### AIM OF THE EXERCISE
I need all the entries repeated exactly as written.

### RAW DATA
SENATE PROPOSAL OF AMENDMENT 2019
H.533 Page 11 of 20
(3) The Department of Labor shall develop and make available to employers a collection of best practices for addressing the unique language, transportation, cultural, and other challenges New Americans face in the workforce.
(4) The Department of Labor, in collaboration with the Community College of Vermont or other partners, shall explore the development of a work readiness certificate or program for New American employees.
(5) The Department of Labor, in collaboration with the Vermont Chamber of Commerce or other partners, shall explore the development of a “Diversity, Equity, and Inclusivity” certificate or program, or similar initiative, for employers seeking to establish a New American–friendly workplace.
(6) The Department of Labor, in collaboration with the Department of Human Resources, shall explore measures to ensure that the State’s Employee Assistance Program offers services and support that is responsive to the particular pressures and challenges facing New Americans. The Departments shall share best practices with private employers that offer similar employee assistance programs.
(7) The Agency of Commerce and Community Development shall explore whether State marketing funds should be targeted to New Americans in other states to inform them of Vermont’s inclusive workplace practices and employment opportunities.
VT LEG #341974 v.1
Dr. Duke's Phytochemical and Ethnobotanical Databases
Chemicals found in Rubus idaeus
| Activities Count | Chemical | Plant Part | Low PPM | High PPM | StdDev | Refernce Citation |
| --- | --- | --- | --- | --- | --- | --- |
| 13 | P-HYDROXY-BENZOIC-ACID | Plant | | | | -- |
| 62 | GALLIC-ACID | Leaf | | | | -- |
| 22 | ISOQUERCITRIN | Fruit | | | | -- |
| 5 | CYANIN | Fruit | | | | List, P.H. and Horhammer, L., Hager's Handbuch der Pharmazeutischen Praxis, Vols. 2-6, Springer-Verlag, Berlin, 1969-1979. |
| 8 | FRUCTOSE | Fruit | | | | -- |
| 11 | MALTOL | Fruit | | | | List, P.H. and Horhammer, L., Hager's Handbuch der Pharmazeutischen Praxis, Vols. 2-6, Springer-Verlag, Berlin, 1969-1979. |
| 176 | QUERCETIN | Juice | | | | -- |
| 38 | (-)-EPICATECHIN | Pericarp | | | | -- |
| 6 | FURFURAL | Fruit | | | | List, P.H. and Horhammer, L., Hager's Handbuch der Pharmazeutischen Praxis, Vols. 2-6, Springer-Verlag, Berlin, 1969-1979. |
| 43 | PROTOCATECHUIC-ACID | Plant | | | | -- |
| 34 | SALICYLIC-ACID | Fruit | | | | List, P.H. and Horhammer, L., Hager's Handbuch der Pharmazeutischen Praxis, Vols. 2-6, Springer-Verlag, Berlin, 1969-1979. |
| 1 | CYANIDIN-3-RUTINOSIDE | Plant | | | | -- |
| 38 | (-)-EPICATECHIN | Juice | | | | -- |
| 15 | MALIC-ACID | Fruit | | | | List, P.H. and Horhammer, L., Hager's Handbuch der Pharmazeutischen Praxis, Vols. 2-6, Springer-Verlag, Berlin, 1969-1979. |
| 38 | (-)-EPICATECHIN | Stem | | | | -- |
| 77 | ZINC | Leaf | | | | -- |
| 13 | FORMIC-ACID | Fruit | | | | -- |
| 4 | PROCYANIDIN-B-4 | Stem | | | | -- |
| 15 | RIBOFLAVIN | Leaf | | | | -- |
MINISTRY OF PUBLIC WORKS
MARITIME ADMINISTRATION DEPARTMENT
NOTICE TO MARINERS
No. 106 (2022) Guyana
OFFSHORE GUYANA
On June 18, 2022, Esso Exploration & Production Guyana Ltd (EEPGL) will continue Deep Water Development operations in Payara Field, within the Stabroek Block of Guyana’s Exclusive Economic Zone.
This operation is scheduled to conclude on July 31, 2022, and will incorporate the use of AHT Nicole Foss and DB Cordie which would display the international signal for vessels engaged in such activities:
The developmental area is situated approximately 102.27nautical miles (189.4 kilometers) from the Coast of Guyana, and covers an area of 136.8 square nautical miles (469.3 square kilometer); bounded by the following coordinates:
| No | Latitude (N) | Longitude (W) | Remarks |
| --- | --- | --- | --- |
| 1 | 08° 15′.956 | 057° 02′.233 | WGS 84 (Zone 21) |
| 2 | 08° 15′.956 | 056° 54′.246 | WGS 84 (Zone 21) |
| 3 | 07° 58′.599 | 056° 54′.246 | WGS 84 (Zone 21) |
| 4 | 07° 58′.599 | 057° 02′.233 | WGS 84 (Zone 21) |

### WRITTEN SOLUTION
SENATE PROPOSAL OF AMENDMENT 2019
H.533 Page 11 of 20
(3) The Department of Labor shall develop and make available to employers a collection of best practices for addressing the unique language, transportation, cultural, and other challenges New Americans face in the workforce.
(4) The Department of Labor, in collaboration with the Community College of Vermont or other partners, shall explore the development of a work readiness certificate or program for New American employees.
(5) The Department of Labor, in collaboration with the Vermont Chamber of Commerce or other partners, shall explore the development of a “Diversity, Equity, and Inclusivity” certificate or program, or similar initiative, for employers seeking to establish a New American–friendly workplace.
(6) The Department of Labor, in collaboration with the Department of Human Resources, shall explore measures to ensure that the State’s Employee Assistance Program offers services and support that is responsive to the particular pressures and challenges facing New Americans. The Departments shall share best practices with private employers that offer similar employee assistance programs.
(7) The Agency of Commerce and Community Development shall explore whether State marketing funds should be targeted to New Americans in other states to inform them of Vermont’s inclusive workplace practices and employment opportunities.
VT LEG #341974 v.1
Dr. Duke's Phytochemical and Ethnobotanical Databases
Chemicals found in Rubus idaeus
| Activities Count | Chemical | Plant Part | Low PPM | High PPM | StdDev | Refernce Citation |
| --- | --- | --- | --- | --- | --- | --- |
| 13 | P-HYDROXY-BENZOIC-ACID | Plant | | | | -- |
| 62 | GALLIC-ACID | Leaf | | | | -- |
| 22 | ISOQUERCITRIN | Fruit | | | | -- |
| 5 | CYANIN | Fruit | | | | List, P.H. and Horhammer, L., Hager's Handbuch der Pharmazeutischen Praxis, Vols. 2-6, Springer-Verlag, Berlin, 1969-1979. |
| 8 | FRUCTOSE | Fruit | | | | -- |
| 11 | MALTOL | Fruit | | | | List, P.H. and Horhammer, L., Hager's Handbuch der Pharmazeutischen Praxis, Vols. 2-6, Springer-Verlag, Berlin, 1969-1979. |
| 176 | QUERCETIN | Juice | | | | -- |
| 38 | (-)-EPICATECHIN | Pericarp | | | | -- |
| 6 | FURFURAL | Fruit | | | | List, P.H. and Horhammer, L., Hager's Handbuch der Pharmazeutischen Praxis, Vols. 2-6, Springer-Verlag, Berlin, 1969-1979. |
| 43 | PROTOCATECHUIC-ACID | Plant | | | | -- |
| 34 | SALICYLIC-ACID | Fruit | | | | List, P.H. and Horhammer, L., Hager's Handbuch der Pharmazeutischen Praxis, Vols. 2-6, Springer-Verlag, Berlin, 1969-1979. |
| 1 | CYANIDIN-3-RUTINOSIDE | Plant | | | | -- |
| 38 | (-)-EPICATECHIN | Juice | | | | -- |
| 15 | MALIC-ACID | Fruit | | | | List, P.H. and Horhammer, L., Hager's Handbuch der Pharmazeutischen Praxis, Vols. 2-6, Springer-Verlag, Berlin, 1969-1979. |
| 38 | (-)-EPICATECHIN | Stem | | | | -- |
| 77 | ZINC | Leaf | | | | -- |
| 13 | FORMIC-ACID | Fruit | | | | -- |
| 4 | PROCYANIDIN-B-4 | Stem | | | | -- |
| 15 | RIBOFLAVIN | Leaf | | | | -- |
MINISTRY OF PUBLIC WORKS
MARITIME ADMINISTRATION DEPARTMENT
NOTICE TO MARINERS
No. 106 (2022) Guyana
OFFSHORE GUYANA
On June 18, 2022, Esso Exploration & Production Guyana Ltd (EEPGL) will continue Deep Water Development operations in Payara Field, within the Stabroek Block of Guyana’s Exclusive Economic Zone.
This operation is scheduled to conclude on July 31, 2022, and will incorporate the use of AHT Nicole Foss and DB Cordie which would display the international signal for vessels engaged in such activities:
The developmental area is situated approximately 102.27nautical miles (189.4 kilometers) from the Coast of Guyana, and covers an area of 136.8 square nautical miles (469.3 square kilometer); bounded by the following coordinates:
| No | Latitude (N) | Longitude (W) | Remarks |
| --- | --- | --- | --- |
| 1 | 08° 15′.956 | 057° 02′.233 | WGS 84 (Zone 21) |
| 2 | 08° 15′.956 | 056° 54′.246 | WGS 84 (Zone 21) |
| 3 | 07° 58′.599 | 056° 54′.246 | WGS 84 (Zone 21) |
| 4 | 07° 58′.599 | 057° 02′.233 | WGS 84 (Zone 21) |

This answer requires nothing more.